- Exercise -
Could you copy the records below exactly, keeping none of the images?

Stored records
□ □ □ □ □

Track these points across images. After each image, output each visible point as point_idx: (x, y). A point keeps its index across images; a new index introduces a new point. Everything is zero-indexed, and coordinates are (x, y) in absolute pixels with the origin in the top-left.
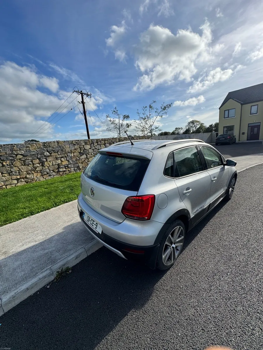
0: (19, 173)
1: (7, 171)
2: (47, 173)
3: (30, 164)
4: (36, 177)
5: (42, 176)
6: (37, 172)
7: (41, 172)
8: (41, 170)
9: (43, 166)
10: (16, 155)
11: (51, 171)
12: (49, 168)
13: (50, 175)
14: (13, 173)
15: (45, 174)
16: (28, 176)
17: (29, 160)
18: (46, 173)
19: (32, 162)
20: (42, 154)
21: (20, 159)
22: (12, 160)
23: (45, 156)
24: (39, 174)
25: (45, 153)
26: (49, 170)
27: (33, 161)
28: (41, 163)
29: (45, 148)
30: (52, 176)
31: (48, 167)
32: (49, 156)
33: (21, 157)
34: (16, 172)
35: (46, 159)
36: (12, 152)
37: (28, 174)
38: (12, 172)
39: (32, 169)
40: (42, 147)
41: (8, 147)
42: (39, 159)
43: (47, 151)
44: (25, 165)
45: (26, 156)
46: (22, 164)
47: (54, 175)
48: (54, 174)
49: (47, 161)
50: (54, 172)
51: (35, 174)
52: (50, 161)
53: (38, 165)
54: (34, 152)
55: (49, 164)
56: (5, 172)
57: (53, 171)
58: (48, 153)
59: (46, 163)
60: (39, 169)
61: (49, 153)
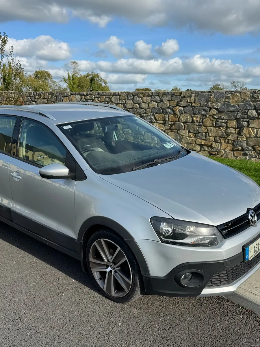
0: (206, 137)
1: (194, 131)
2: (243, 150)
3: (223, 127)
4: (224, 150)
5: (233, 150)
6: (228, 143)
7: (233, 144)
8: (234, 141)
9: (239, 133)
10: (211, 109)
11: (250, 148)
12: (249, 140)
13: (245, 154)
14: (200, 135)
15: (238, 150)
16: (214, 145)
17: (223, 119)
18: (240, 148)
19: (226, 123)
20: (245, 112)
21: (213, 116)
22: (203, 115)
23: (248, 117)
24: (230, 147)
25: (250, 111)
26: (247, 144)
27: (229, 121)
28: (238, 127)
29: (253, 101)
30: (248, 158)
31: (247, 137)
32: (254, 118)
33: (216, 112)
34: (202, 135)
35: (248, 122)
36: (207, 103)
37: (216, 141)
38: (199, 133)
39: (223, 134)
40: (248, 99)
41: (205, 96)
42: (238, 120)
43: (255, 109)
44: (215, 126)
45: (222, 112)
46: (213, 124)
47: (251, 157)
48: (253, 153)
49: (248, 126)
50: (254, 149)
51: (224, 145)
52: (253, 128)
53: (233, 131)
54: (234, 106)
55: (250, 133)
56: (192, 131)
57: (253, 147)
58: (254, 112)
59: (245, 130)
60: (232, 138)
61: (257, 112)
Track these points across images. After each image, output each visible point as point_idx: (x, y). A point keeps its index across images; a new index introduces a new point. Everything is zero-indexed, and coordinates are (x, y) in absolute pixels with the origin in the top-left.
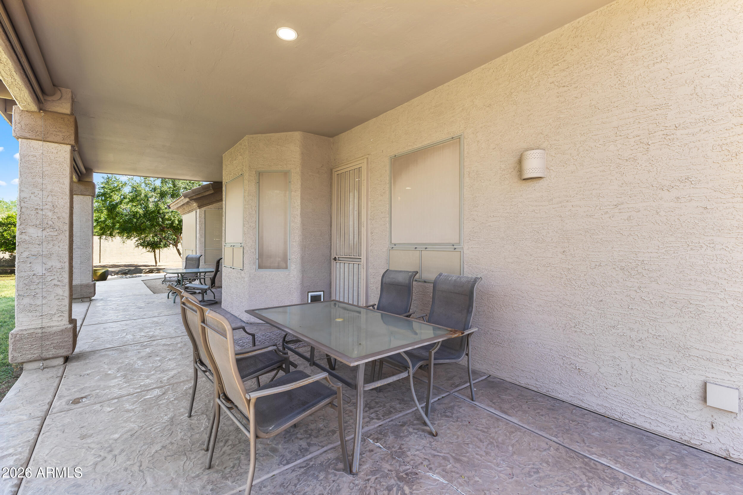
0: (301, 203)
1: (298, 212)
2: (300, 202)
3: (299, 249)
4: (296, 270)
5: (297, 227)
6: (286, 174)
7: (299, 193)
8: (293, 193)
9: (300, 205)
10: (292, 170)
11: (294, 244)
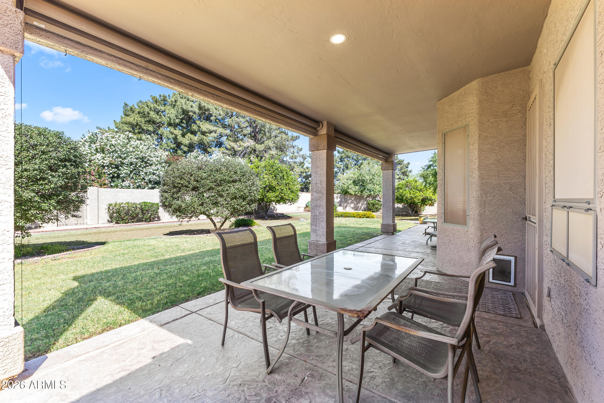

□ □ □ □ □

- Response for this exercise -
Track these points across images. After each image, output each visible point as point_idx: (x, y). A point keeps its index across images; a new index introduces a new point. Everything is zero-indexed, and coordinates are (x, y) in absolute pixels with the origin in the top-left.
0: (19, 173)
1: (7, 171)
2: (47, 173)
3: (30, 164)
4: (36, 177)
5: (42, 176)
6: (37, 172)
7: (41, 172)
8: (41, 170)
9: (43, 166)
10: (16, 155)
11: (51, 171)
12: (49, 168)
13: (50, 175)
14: (13, 173)
15: (45, 174)
16: (28, 176)
17: (29, 160)
18: (46, 173)
19: (32, 162)
20: (42, 154)
21: (20, 159)
22: (12, 160)
23: (45, 156)
24: (39, 174)
25: (45, 153)
26: (49, 170)
27: (33, 161)
28: (41, 163)
29: (45, 148)
30: (52, 176)
31: (48, 167)
32: (49, 156)
33: (21, 157)
34: (16, 172)
35: (46, 159)
36: (12, 152)
37: (28, 174)
38: (12, 172)
39: (32, 169)
40: (42, 147)
41: (8, 147)
42: (39, 159)
43: (47, 151)
44: (25, 165)
45: (26, 156)
46: (22, 164)
47: (54, 175)
48: (54, 174)
49: (47, 161)
50: (54, 172)
51: (35, 174)
52: (50, 161)
53: (38, 165)
54: (34, 152)
55: (49, 164)
56: (5, 172)
57: (53, 171)
58: (48, 153)
59: (46, 163)
60: (39, 169)
61: (49, 153)
0: (206, 137)
1: (194, 131)
2: (243, 150)
3: (223, 127)
4: (224, 150)
5: (233, 150)
6: (228, 143)
7: (233, 144)
8: (234, 141)
9: (239, 133)
10: (211, 109)
11: (250, 148)
12: (249, 140)
13: (245, 154)
14: (200, 135)
15: (238, 150)
16: (214, 145)
17: (223, 119)
18: (240, 148)
19: (226, 123)
20: (245, 112)
21: (213, 116)
22: (203, 115)
23: (248, 117)
24: (230, 147)
25: (250, 111)
26: (247, 144)
27: (229, 121)
28: (238, 127)
29: (253, 101)
30: (248, 158)
31: (247, 137)
32: (254, 118)
33: (216, 112)
34: (202, 135)
35: (248, 122)
36: (207, 103)
37: (216, 141)
38: (199, 133)
39: (223, 134)
40: (248, 99)
41: (205, 96)
42: (238, 120)
43: (255, 109)
44: (215, 126)
45: (222, 112)
46: (213, 124)
47: (251, 157)
48: (253, 153)
49: (248, 126)
50: (254, 149)
51: (224, 145)
52: (253, 128)
53: (233, 131)
54: (234, 106)
55: (250, 133)
56: (192, 131)
57: (253, 147)
58: (254, 112)
59: (245, 130)
60: (232, 138)
61: (257, 112)
Track these points across images. After each image, output each visible point as point_idx: (x, y). A point keeps its index across images; a new index introduces a new point. Everything is zero-indexed, and coordinates are (x, y) in absolute pixels with the origin in the top-left.
0: (301, 203)
1: (298, 212)
2: (300, 202)
3: (299, 249)
4: (296, 270)
5: (297, 227)
6: (286, 174)
7: (299, 193)
8: (293, 193)
9: (300, 205)
10: (292, 170)
11: (294, 244)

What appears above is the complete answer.